● What to work on
Across the entries that follow, how many lines have the word "elbow" in them? Give only the number.

(Stored items from a collection)
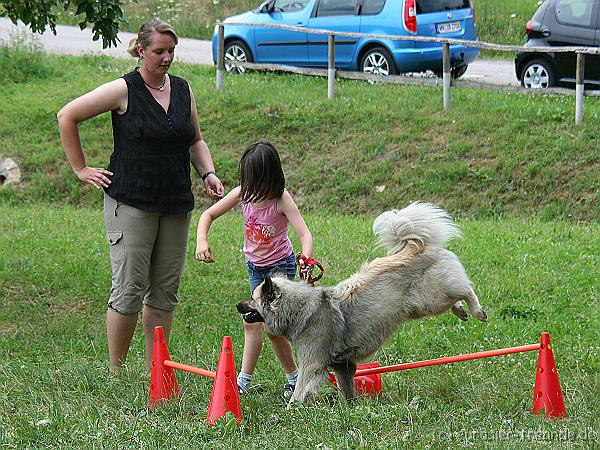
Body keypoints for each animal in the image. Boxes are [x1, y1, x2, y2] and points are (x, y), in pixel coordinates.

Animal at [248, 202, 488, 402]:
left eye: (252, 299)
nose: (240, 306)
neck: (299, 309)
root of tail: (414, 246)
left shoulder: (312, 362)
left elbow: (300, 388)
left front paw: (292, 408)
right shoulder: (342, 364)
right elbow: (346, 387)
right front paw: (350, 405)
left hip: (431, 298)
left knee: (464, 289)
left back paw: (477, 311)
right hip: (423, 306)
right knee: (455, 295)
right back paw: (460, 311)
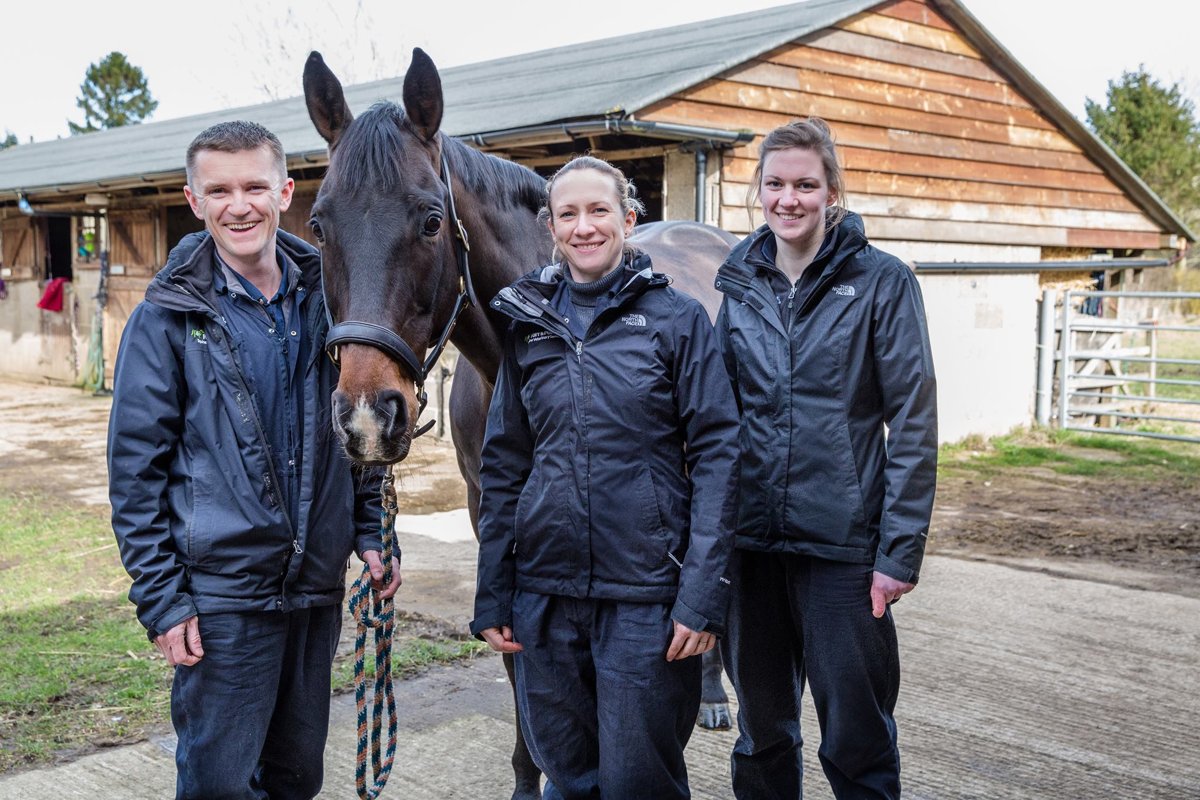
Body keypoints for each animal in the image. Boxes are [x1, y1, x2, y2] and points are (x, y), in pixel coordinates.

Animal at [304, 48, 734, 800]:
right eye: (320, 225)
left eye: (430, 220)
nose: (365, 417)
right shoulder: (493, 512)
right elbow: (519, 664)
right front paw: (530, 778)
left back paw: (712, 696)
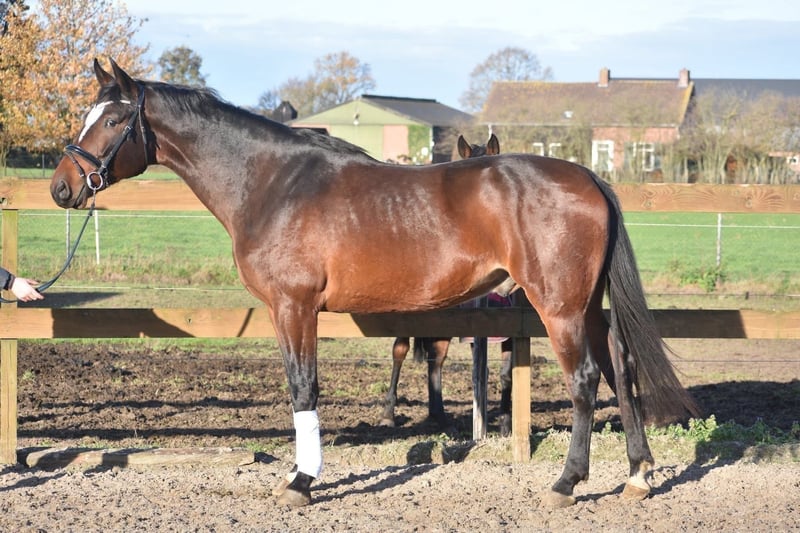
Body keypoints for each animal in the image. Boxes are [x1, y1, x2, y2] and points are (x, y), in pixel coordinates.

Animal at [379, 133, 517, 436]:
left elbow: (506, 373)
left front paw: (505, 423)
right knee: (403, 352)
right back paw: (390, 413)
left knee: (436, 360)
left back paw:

...

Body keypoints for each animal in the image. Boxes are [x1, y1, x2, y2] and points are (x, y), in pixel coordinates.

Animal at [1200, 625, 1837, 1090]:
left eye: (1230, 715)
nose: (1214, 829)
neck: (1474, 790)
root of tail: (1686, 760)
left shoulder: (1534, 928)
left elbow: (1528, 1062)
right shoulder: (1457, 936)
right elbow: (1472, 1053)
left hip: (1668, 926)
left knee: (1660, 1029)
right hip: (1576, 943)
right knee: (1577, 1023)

● Expected answer
6